W ostatnią niedzielę byłam na spotkaniu dziewczyn z forum Szyjemy po godzinach w Warszawie.
Robiłyśmy sobie prezenciki.
Mój trafił się Asi i u niej możecie obejrzec jak wygląda szal o którym pisałam jeszcze w styczniu.
Ja zaś dostałam zeszycik od Siencji
Moim zeszycikiem od razu zawładnęła Judysia, więc nie mogłam przekazac na licytację na rzecz pana Witolda Drygiela, który straciła w pożarze dobytek całego życia.

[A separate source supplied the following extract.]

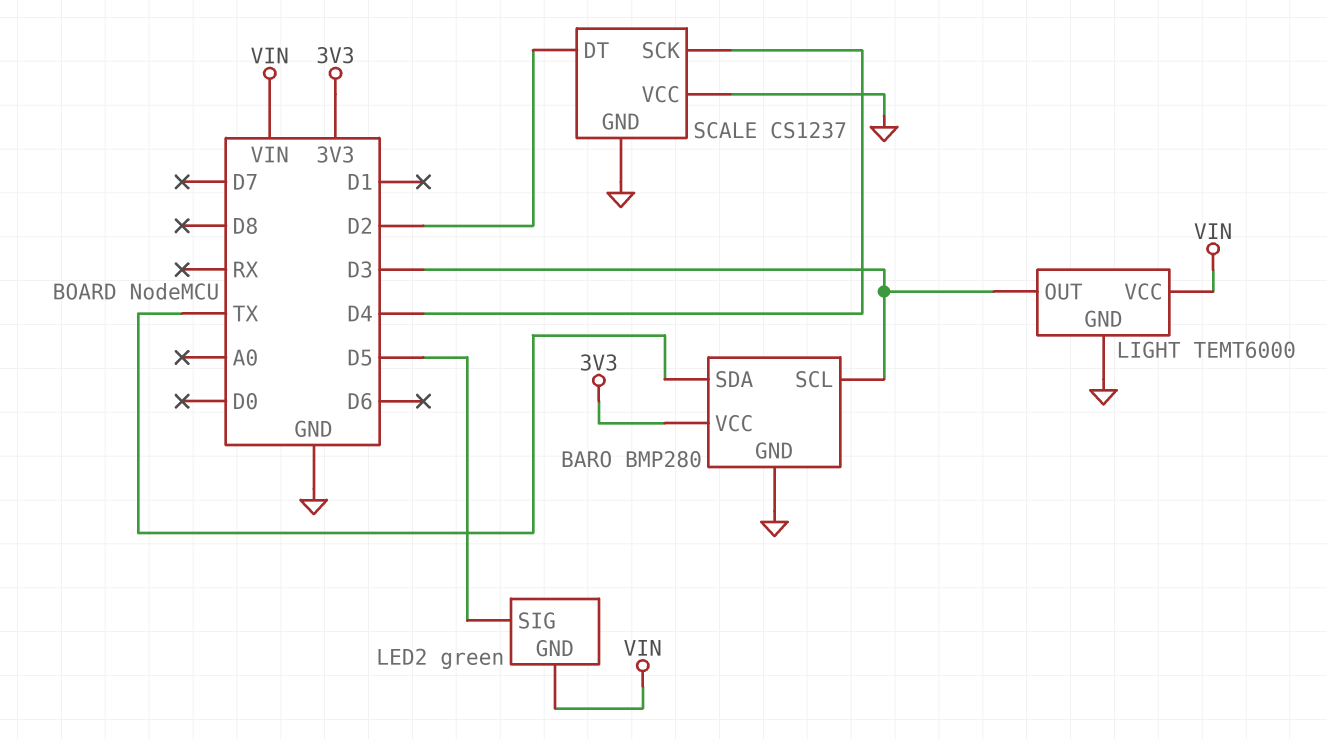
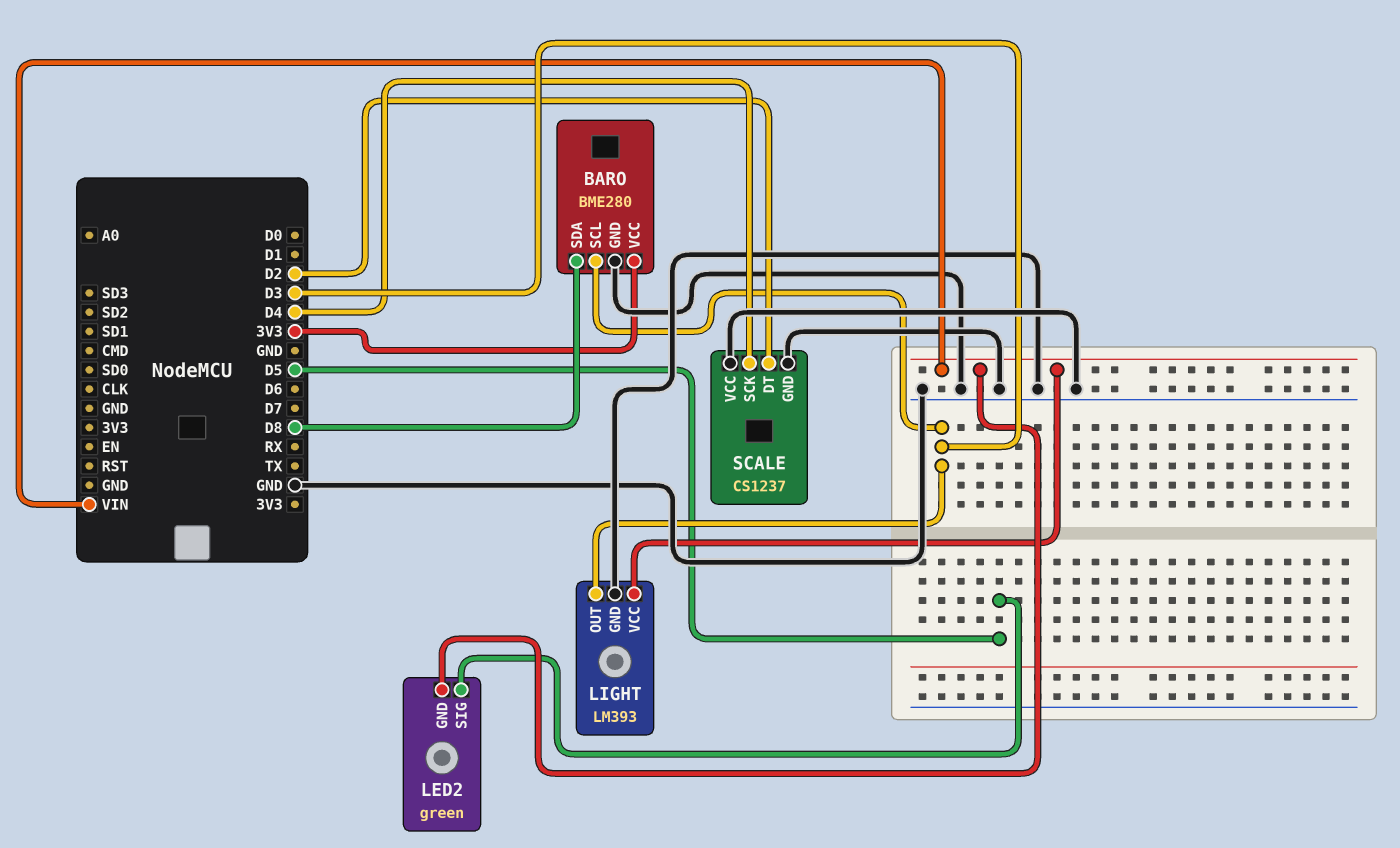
BARO: BMP280 -> BME280
BARO pin SDA: TX -> D8
LIGHT: TEMT6000 -> LM393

Postanowiłam więc stanąc do licytacji innych wyrobów, którą na swoim blogu organizuje Ela - Bietas
Zapraszam serdecznie.
Jeśli ktoś chciałby wspomóc Pana Witolda może wpłacic pieniądze bezpośrednio na konto
Nr rachunku
85862100072001000524450005
Nazwa Banku
Bieszczadzki Bank Spółdzielczy Ustrzyki Dolne
Odbiorca
Gminny Ośrodek Pomocy Społecznej w
Lutowiskach.
Koniecznie z dopiskiem w tytule przelewu: pomoc dla pogorzelca Witolda Drygiela.
PS. przepraszam za wszelkie literówki i takie tam, ale zawładnęły mną choroby dzieci i dopadło przesilenie wiosenne i tak prawie już od 2 miesięcy mnie trzyma i puścic nie chce. A u nas dziś rano znowu spadł śnieg.